• [Records for this exercise]
===============

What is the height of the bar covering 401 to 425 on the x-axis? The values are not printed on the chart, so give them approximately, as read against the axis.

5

===============

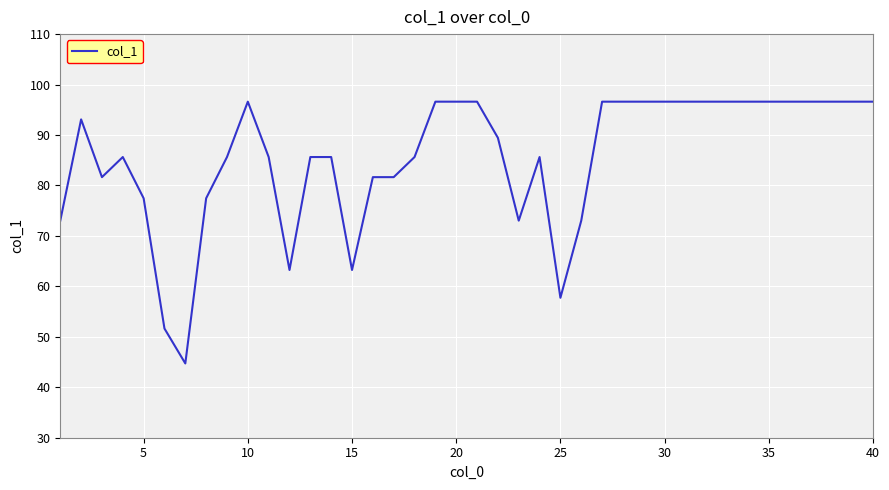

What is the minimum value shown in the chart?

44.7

===============

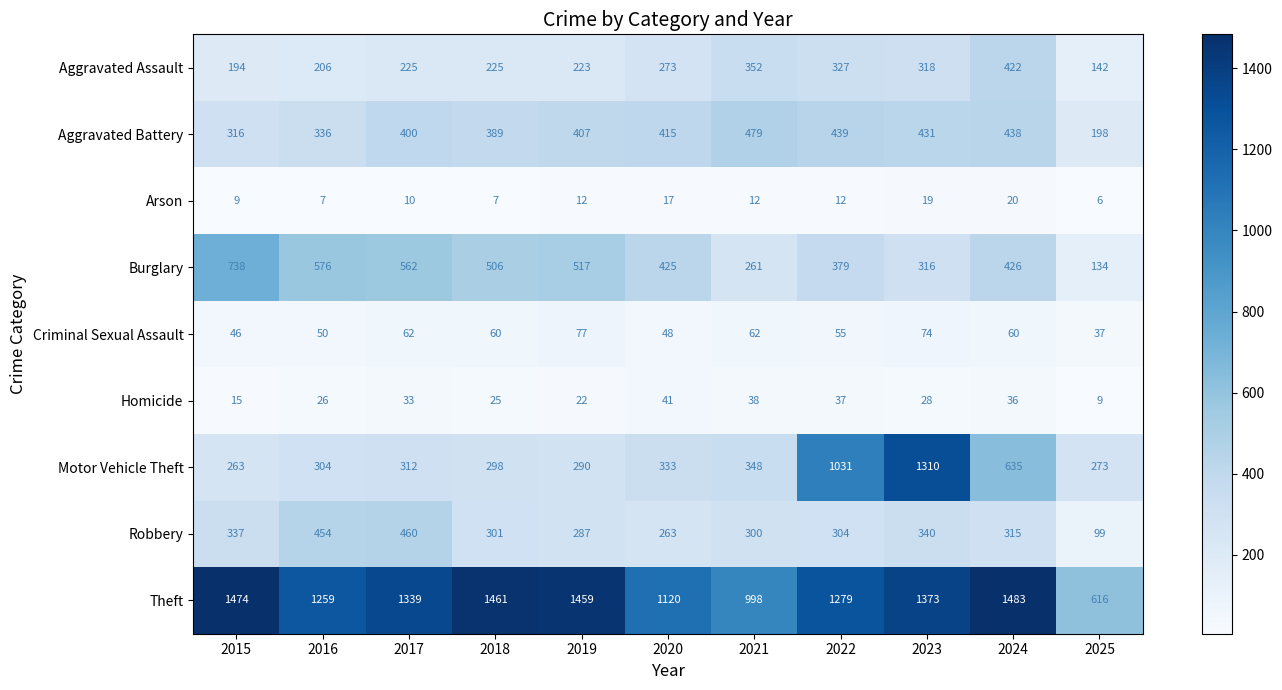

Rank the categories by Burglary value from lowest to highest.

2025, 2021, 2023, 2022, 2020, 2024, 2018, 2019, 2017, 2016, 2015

===============

• [Work order] Recast the lines of the records above as a JSON list of strings, one string per line with blank lines left out. Begin at the line that has "Rank the categories" and stop after the line that has "2025, 2021, 2023, 2022, 2020, 2024, 2018, 2019, 2017, 2016, 2015".

• [Task output]
[
  "Rank the categories by Burglary value from lowest to highest.",
  "2025, 2021, 2023, 2022, 2020, 2024, 2018, 2019, 2017, 2016, 2015"
]